## Begin EXTRACTED TEXT

How to Become a Consistently Profitable Forex Trader

They say over 95% of Forex traders lose. But we’d better to say over 99% of traders lose, because making some profit every now and then is different from consistently making profit. Some traders double their accounts within a short time sometimes. But then they wipe out their accounts the next month. A consistently profitable trader is someone who makes profit, even as low as 0.5% per month, consistently, while they have been able to repeat this success for a reasonable while like two years at least.

Before you read the rest of this article, please note that this is NOT a trading or investment advice and we are not trading and investment advisers. We are just sharing chart analysis techniques. You understand that you buy/sell/hold at your own risk. Also, please make sure to read our terms of use and privacy policy.

Are you such a consistently profitable trader?

Maybe not yet. But you can become such a consistently profitable if you follow an important rule. I have explained it in detail in my last video: How to Become a Consistently Profitable Forex Trader

When we talk about this important topic (making profit consistently), or when we say that day trading and scalping doesn’t work and you can only lose in it, some people send emails or post comments and say we are wrong, and they are consistently profitable day traders and scalpers. But when we ask them to send us their last two years of track record, they disappear. It has never happened that they reply and send their track record, simply because they are lying.

Many of them are fake trading gurus who sell trading systems, courses, packages, etc. They are not real traders, and so they don’t want people to become enlightened. Some of them are from market maker brokers that most of their profit is from the retail day traders and scalpers who wipe out their accounts all the time.


Becoming a consistently profitable Forex or stock trader has only one secret:

You should wait for your trading strategy to form a strong trade setup. When there is no setup, you should close the trading platform and come back the next day.

## End EXTRACTED TEXT
## Begin EXCERPTED RECORDS

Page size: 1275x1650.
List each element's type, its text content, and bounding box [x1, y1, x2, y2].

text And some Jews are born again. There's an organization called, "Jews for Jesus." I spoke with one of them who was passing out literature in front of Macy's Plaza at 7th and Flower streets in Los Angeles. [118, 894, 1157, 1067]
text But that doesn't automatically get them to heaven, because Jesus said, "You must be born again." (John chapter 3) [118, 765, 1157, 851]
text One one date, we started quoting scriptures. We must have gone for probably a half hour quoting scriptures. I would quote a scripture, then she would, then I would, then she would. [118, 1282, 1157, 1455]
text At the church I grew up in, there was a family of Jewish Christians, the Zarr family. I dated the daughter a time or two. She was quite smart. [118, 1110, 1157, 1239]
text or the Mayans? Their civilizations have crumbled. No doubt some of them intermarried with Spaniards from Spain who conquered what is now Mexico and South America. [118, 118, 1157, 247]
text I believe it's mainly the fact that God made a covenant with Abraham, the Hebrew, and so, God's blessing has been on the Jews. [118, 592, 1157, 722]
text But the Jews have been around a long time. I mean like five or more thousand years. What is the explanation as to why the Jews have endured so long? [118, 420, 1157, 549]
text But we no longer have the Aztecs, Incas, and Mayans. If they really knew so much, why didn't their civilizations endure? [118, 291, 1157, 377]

## End EXCERPTED RECORDS
## Begin EXCERPTED RECORDS

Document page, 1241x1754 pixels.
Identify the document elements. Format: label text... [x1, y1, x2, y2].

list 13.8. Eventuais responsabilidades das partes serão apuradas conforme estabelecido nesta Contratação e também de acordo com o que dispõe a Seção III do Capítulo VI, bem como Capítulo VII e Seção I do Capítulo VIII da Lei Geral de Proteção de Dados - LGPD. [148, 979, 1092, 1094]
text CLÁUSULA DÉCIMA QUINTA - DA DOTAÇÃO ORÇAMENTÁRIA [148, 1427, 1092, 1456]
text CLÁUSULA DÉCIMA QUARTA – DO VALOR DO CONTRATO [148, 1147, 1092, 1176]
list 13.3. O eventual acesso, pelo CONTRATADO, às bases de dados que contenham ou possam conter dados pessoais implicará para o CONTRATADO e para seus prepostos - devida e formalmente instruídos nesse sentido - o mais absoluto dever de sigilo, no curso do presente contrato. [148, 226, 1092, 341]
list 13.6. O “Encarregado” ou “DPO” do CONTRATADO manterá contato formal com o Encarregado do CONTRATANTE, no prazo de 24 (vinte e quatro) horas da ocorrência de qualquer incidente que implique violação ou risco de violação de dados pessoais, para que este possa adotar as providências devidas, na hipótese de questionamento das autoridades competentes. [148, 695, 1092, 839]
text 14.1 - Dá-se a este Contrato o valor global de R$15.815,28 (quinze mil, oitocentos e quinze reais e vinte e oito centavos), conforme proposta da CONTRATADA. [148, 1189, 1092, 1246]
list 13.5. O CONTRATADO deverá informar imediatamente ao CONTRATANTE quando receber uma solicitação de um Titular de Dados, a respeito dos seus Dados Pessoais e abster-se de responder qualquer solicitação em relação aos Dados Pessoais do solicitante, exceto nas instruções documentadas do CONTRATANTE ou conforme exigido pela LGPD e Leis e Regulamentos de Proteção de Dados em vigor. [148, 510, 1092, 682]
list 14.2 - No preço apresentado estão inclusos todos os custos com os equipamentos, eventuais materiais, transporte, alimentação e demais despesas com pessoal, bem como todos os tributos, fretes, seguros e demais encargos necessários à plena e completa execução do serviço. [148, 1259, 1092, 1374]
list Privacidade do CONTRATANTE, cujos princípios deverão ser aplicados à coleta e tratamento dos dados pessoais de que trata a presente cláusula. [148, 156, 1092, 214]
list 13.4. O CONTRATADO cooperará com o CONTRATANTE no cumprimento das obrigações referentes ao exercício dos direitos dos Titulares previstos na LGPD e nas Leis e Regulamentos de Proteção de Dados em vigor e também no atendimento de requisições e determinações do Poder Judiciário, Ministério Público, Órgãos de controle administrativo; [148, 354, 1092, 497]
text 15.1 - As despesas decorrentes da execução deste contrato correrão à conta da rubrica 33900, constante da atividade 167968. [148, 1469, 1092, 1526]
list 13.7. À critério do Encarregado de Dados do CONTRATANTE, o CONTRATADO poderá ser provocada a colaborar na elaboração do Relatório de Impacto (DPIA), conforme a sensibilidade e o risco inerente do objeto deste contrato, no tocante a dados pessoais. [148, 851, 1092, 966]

## End EXCERPTED RECORDS
## Begin EXCERPTED RECORDS

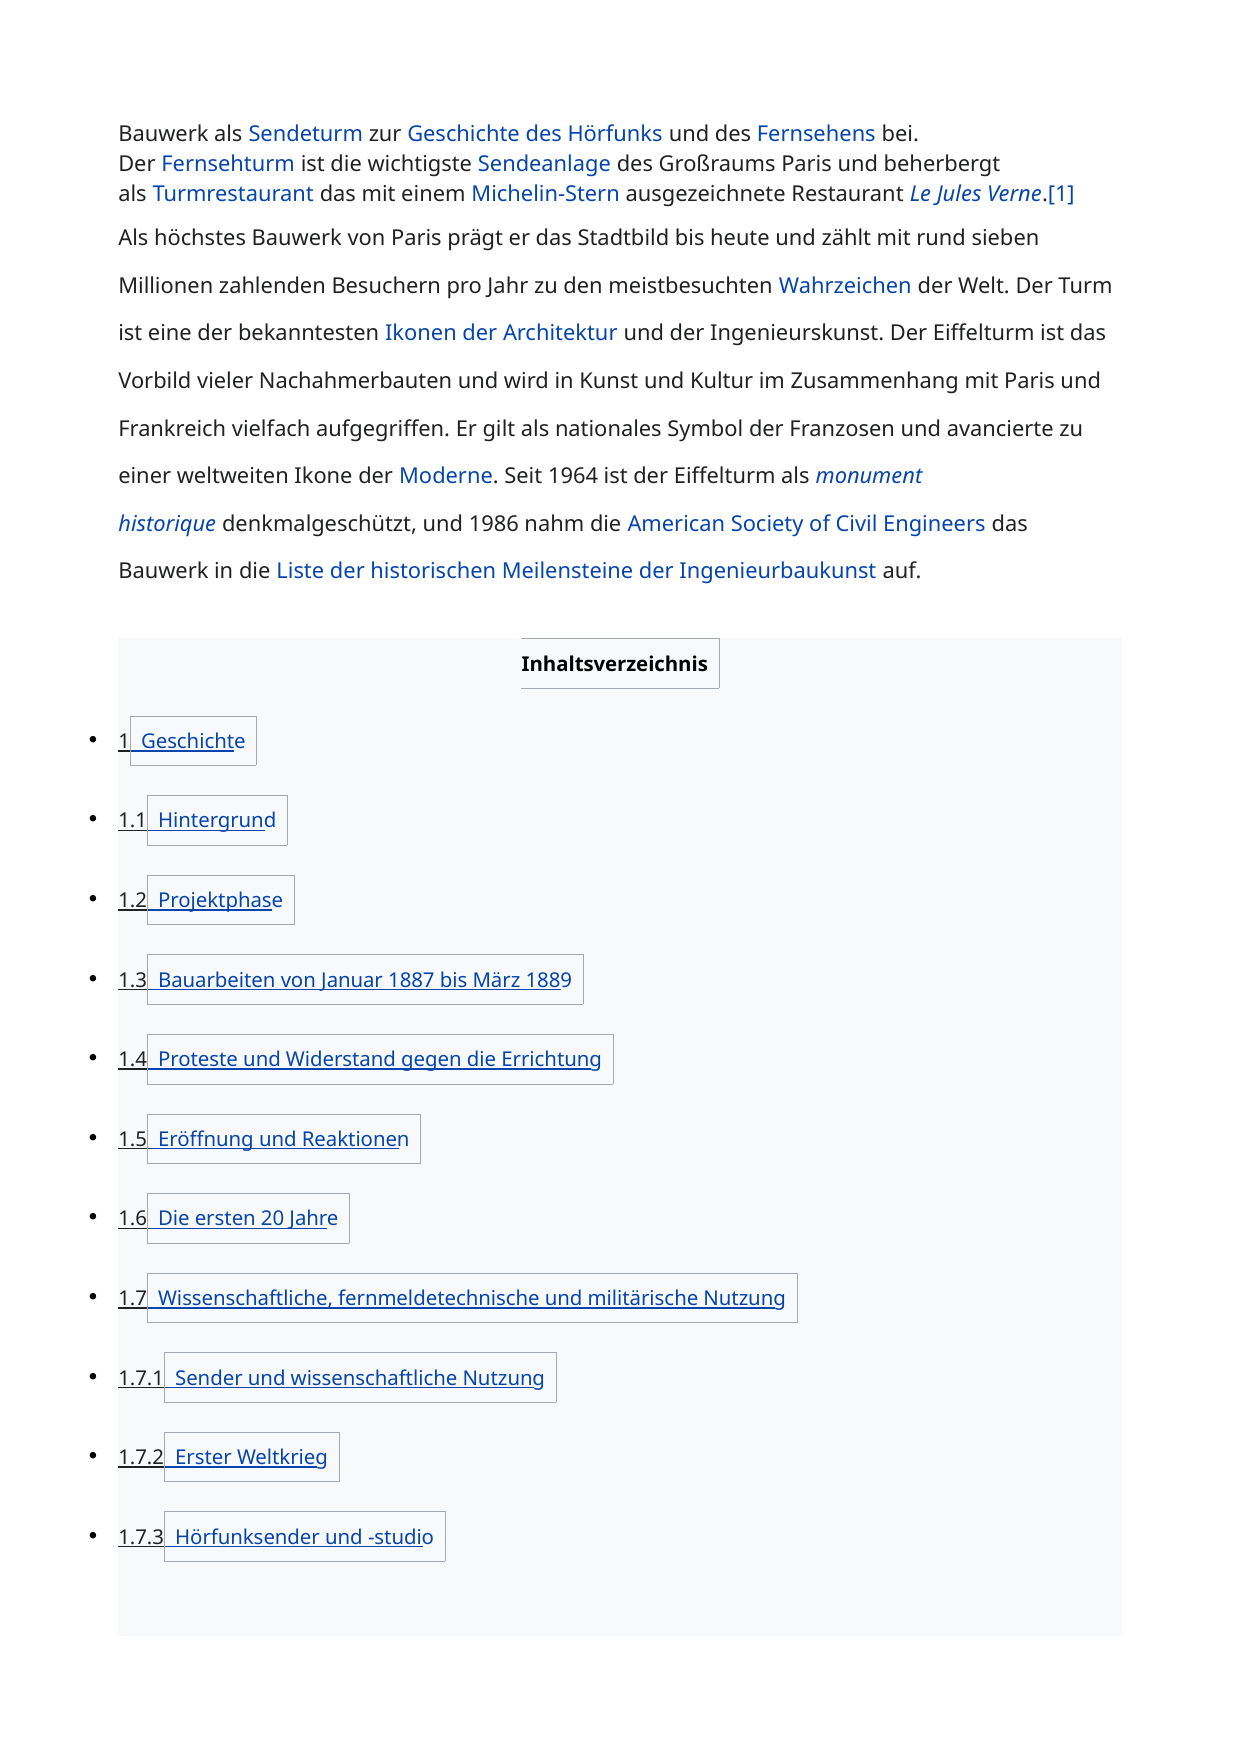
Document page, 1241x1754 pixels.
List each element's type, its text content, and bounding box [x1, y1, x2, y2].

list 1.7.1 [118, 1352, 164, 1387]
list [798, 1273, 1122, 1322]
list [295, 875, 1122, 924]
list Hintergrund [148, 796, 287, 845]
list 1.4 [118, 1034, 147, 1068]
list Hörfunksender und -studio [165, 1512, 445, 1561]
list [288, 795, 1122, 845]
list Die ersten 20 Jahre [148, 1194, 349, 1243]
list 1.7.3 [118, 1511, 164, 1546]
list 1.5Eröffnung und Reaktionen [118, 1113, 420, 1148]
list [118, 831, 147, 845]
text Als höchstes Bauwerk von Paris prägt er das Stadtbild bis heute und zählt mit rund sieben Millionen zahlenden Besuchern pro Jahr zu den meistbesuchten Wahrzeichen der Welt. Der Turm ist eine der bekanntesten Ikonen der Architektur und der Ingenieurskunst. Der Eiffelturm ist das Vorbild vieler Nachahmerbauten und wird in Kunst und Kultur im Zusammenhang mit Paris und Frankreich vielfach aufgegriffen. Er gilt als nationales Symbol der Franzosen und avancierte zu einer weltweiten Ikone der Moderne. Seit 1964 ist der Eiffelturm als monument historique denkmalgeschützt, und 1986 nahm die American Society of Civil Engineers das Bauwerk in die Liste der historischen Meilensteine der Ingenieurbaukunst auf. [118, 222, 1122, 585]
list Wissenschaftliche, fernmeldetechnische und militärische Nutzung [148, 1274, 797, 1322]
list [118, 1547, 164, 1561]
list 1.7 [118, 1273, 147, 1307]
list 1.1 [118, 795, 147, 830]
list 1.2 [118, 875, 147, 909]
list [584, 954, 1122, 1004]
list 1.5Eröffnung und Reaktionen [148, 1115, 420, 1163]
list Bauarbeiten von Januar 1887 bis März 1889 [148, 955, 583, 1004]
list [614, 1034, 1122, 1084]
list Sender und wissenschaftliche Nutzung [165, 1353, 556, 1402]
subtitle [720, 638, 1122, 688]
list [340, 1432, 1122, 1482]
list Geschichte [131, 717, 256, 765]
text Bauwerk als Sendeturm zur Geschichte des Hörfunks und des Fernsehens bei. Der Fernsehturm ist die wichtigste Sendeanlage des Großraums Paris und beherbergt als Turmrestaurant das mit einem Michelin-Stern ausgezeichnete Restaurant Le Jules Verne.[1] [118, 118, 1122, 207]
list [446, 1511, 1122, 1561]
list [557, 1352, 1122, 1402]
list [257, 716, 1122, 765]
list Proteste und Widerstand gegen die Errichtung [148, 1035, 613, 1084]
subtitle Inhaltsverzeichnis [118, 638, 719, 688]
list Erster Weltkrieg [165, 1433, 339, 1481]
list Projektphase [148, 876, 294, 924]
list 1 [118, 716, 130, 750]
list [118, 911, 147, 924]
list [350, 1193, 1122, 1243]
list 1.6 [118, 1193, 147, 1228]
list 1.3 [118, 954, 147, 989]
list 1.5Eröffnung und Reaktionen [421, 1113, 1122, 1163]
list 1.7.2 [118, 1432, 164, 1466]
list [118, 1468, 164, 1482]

## End EXCERPTED RECORDS

INSTRUCTION:
Reproduce the Forex trading article above from "When we talk" to "they are lying." word for word.

REPLY TO THE TASK:
When we talk about this important topic (making profit consistently), or when we say that day trading and scalping doesn’t work and you can only lose in it, some people send emails or post comments and say we are wrong, and they are consistently profitable day traders and scalpers. But when we ask them to send us their last two years of track record, they disappear. It has never happened that they reply and send their track record, simply because they are lying.